Instead, it SHALL log a warning identifying the archive file and the
error reason, then continue processing remaining inputs.

#### Scenario: Corrupted archive is skipped
- **WHEN** a corrupted `.zip` file is among the inputs
- **THEN** the system SHALL log a warning for that file and SHALL
  continue processing other inputs

#### Scenario: Password-protected archive is skipped
- **WHEN** a password-protected `.rar` file is among the inputs
- **THEN** the system SHALL log a warning indicating password protection
  and SHALL continue processing other inputs

#### Scenario: Password-protected zip archive is skipped
- **WHEN** a password-protected `.zip` file is among the inputs
- **THEN** the system SHALL log a warning indicating password protection
  and SHALL continue processing other inputs

#### Scenario: Corrupted 7z archive is skipped
- **WHEN** a corrupted `.7z` file is among the inputs
- **THEN** the system SHALL log a warning for that file and SHALL
  continue processing other inputs

#### Scenario: Corrupted tar.gz archive is skipped
- **WHEN** a corrupted `.tar.gz` file is among the inputs
- **THEN** the system SHALL log a warning for that file and SHALL
  continue processing other inputs

### Requirement: Decompression Bomb Protection
The system SHALL enforce a maximum total expanded size (default 1 GiB) and
a maximum entry count (default 10,000 files) per archive.
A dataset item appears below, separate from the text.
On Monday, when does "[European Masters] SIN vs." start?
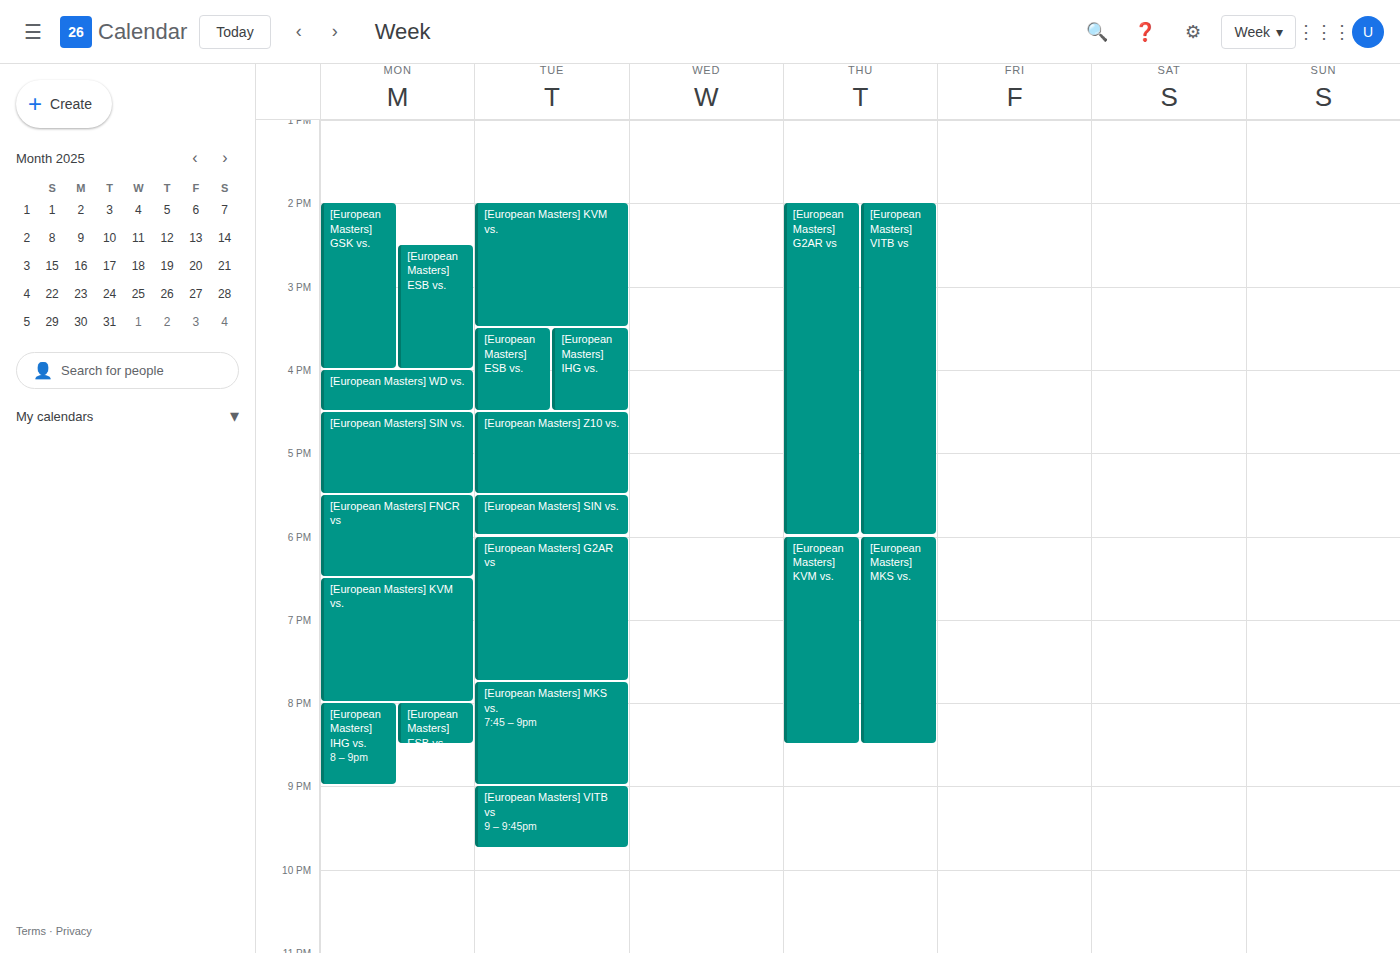
4:30 PM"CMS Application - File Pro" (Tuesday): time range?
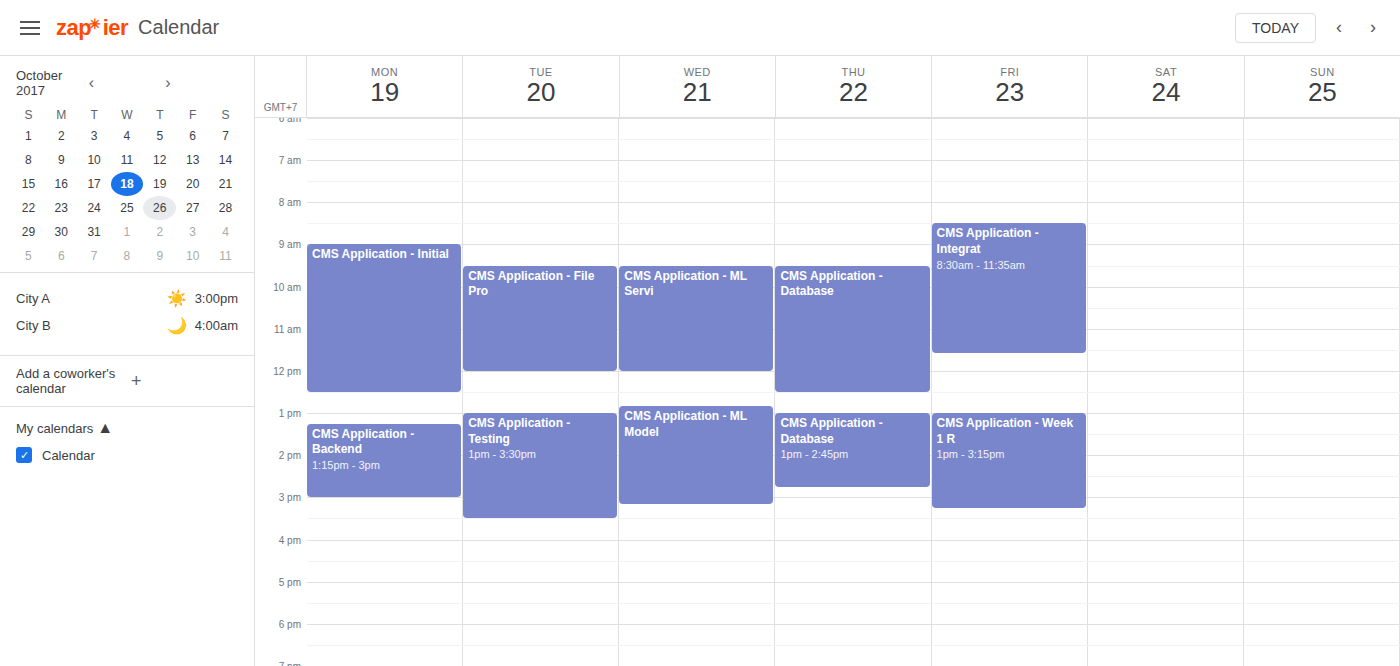
9:30 AM to 12:00 PM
If either limit
is exceeded during extraction, the system SHALL abort extraction of that
archive, log a warning, and skip it.

#### Scenario: Archive exceeding size limit
- **WHEN** a `.7z` archive's extracted content would exceed 1 GiB
- **THEN** extraction SHALL stop, the partial temp dir SHALL be cleaned
  up, and the archive SHALL be skipped with a warning

#### Scenario: Archive exceeding entry count limit
- **WHEN** a `.tar.gz` archive contains more than 10,000 entries
- **THEN** extraction SHALL stop and the archive SHALL be skipped with a
  warning

#### Scenario: Zip archive exceeding size limit
- **WHEN** a `.zip` archive's extracted content would exceed 1 GiB
- **THEN** extraction SHALL stop, the partial temp dir SHALL be cleaned
  up, and the archive SHALL be skipped with a warning